BioWorld International Correspondent
PARIS - Trophos SA has been awarded a grant of €921,054 (US$1.4 million) by the French National Research Agency to evaluate the potential of its drug candidate TRO40303 to arrest or prevent the cellular damage that occurs in preclinical models of both cardiac and cerebral ischemia-reperfusion injury (IRI).
The two-year project, known as IRIstop, is to be conducted by Marseille, France-based Trophos in conjunction with the research teams of Alain Berdeaux, of the Mondor Institute of Biomedical Research of the University of Créteil, near Paris, and Michel Plotkine, with the Pharmaceutical and Biological Sciences in Paris.
Trophos specializes in the discovery and development of drugs for neurological disorders and TRO40303 is one of the novel compounds it identified using its proprietary neuronal cell screening platform.

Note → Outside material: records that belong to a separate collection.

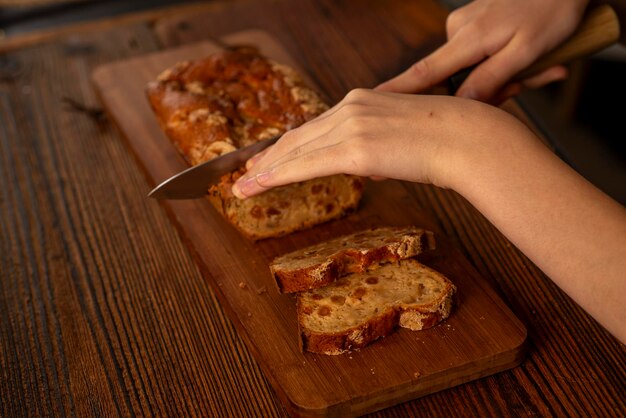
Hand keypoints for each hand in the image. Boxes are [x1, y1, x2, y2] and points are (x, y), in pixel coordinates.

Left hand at [231, 88, 524, 197]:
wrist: (469, 139)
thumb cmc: (448, 140)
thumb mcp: (405, 137)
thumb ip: (380, 147)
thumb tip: (369, 165)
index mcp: (361, 101)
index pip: (314, 126)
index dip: (289, 144)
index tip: (271, 156)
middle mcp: (350, 108)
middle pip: (297, 136)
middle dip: (269, 157)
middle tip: (247, 172)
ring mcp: (350, 126)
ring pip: (295, 151)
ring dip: (265, 170)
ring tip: (244, 185)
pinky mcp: (354, 149)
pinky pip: (305, 165)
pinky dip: (276, 176)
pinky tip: (258, 184)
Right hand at [376, 0, 588, 103]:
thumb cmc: (553, 9)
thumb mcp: (527, 51)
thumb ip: (491, 79)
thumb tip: (461, 104)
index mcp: (468, 40)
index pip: (424, 73)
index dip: (397, 91)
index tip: (372, 102)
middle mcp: (460, 31)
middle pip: (458, 79)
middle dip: (491, 90)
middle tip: (528, 84)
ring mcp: (468, 26)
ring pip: (476, 68)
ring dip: (507, 77)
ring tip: (547, 66)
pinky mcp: (478, 23)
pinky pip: (486, 55)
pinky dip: (509, 63)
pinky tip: (541, 59)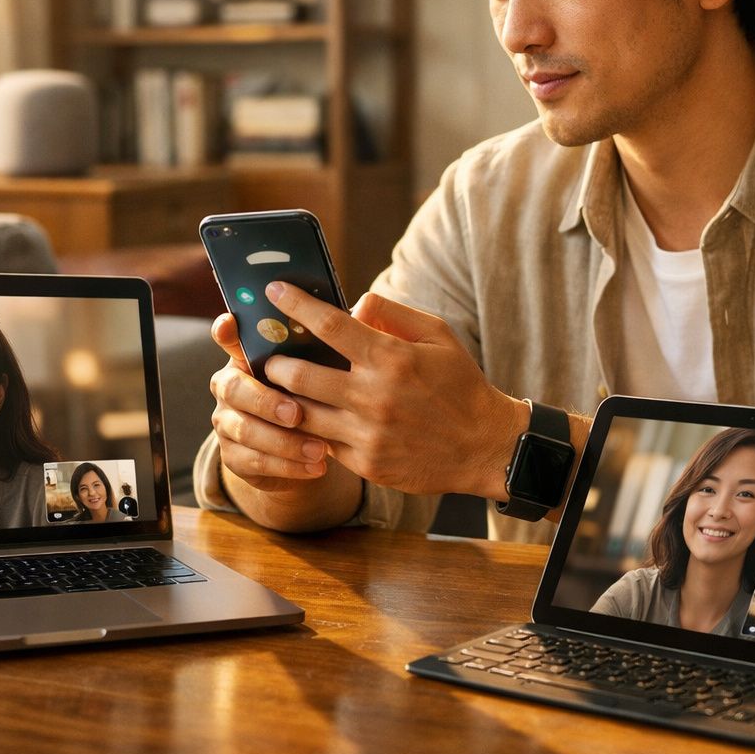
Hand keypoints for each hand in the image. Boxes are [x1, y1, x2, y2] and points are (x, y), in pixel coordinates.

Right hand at [208, 312, 331, 493]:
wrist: (305, 446)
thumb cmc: (318, 393)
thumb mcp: (325, 368)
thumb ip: (329, 344)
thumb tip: (362, 310)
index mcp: (247, 356)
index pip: (227, 336)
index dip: (225, 330)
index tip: (230, 323)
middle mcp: (230, 385)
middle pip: (233, 387)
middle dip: (265, 401)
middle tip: (297, 413)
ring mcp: (227, 422)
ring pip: (245, 430)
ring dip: (284, 440)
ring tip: (321, 448)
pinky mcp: (234, 457)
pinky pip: (256, 462)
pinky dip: (289, 466)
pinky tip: (318, 466)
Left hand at [258, 282, 528, 498]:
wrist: (485, 447)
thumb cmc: (460, 384)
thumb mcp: (439, 335)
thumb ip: (393, 313)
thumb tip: (352, 304)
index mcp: (392, 358)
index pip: (329, 325)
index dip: (295, 304)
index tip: (274, 290)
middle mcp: (374, 397)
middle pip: (299, 375)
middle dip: (275, 362)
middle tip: (269, 354)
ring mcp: (367, 434)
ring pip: (302, 415)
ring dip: (282, 399)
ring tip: (277, 387)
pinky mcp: (366, 463)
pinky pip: (322, 442)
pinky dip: (310, 428)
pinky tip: (307, 417)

Preclinical studies have demonstrated that those compounds promote the function and survival of neurons, cardiomyocytes and hepatocytes under various disease-relevant stress conditions, via a mitochondria-based mechanism of action.

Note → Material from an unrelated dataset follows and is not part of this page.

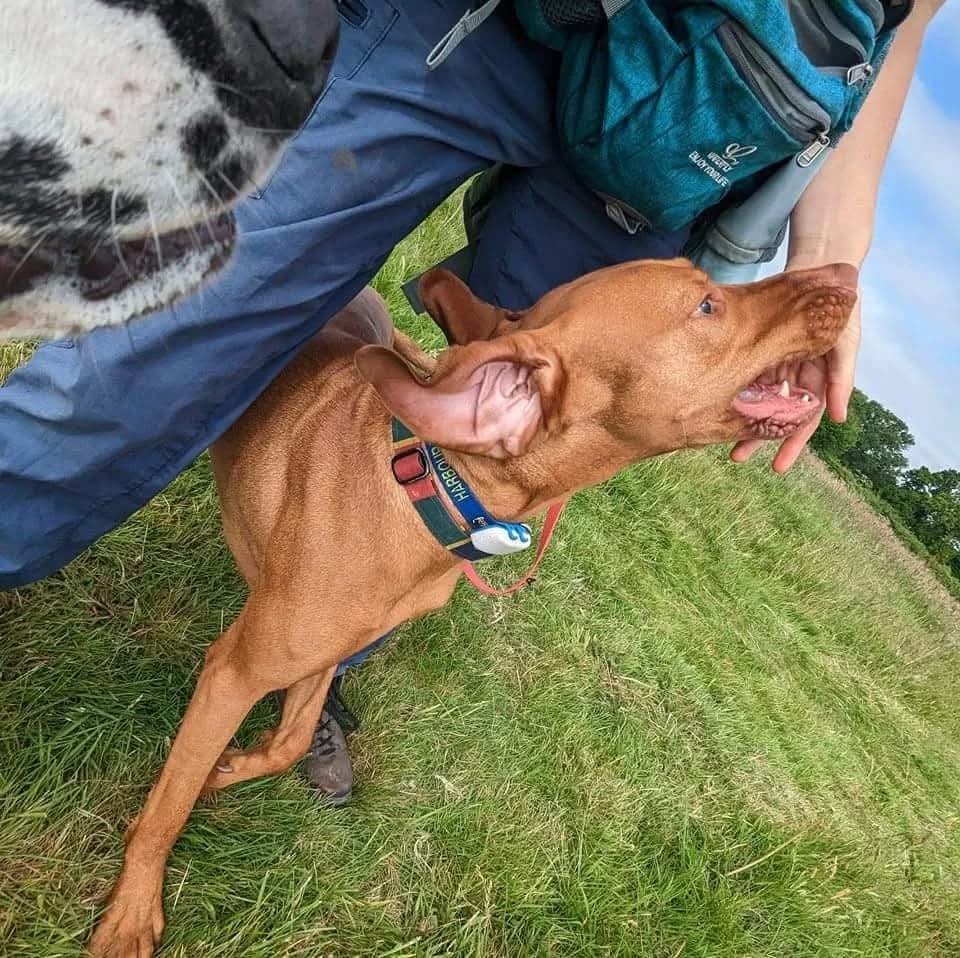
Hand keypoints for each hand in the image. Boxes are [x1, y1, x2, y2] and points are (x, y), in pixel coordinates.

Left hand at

Trophos pointed out that initial data from preclinical studies using in vivo models of cardiac IRI were sufficiently promising to justify the further development of TRO40303. While participating in the IRIstop project, the company is to complete regulatory preclinical studies of the product with a view to initiating a Phase I clinical trial in 2009.
"This would be the second Trophos product to enter the clinic with a mitochondria-based mechanism of action that is predicted to exhibit a therapeutic benefit in diseases such as neuropathic pain, ischemia-reperfusion injury and hepatotoxicity," noted Antoine Béret, Trophos' CEO.
"TRO19622, our lead product, is currently enrolling patients for a Phase IIa trial in painful diabetic neuropathy and a Phase Ib study in spinal muscular atrophy," he added.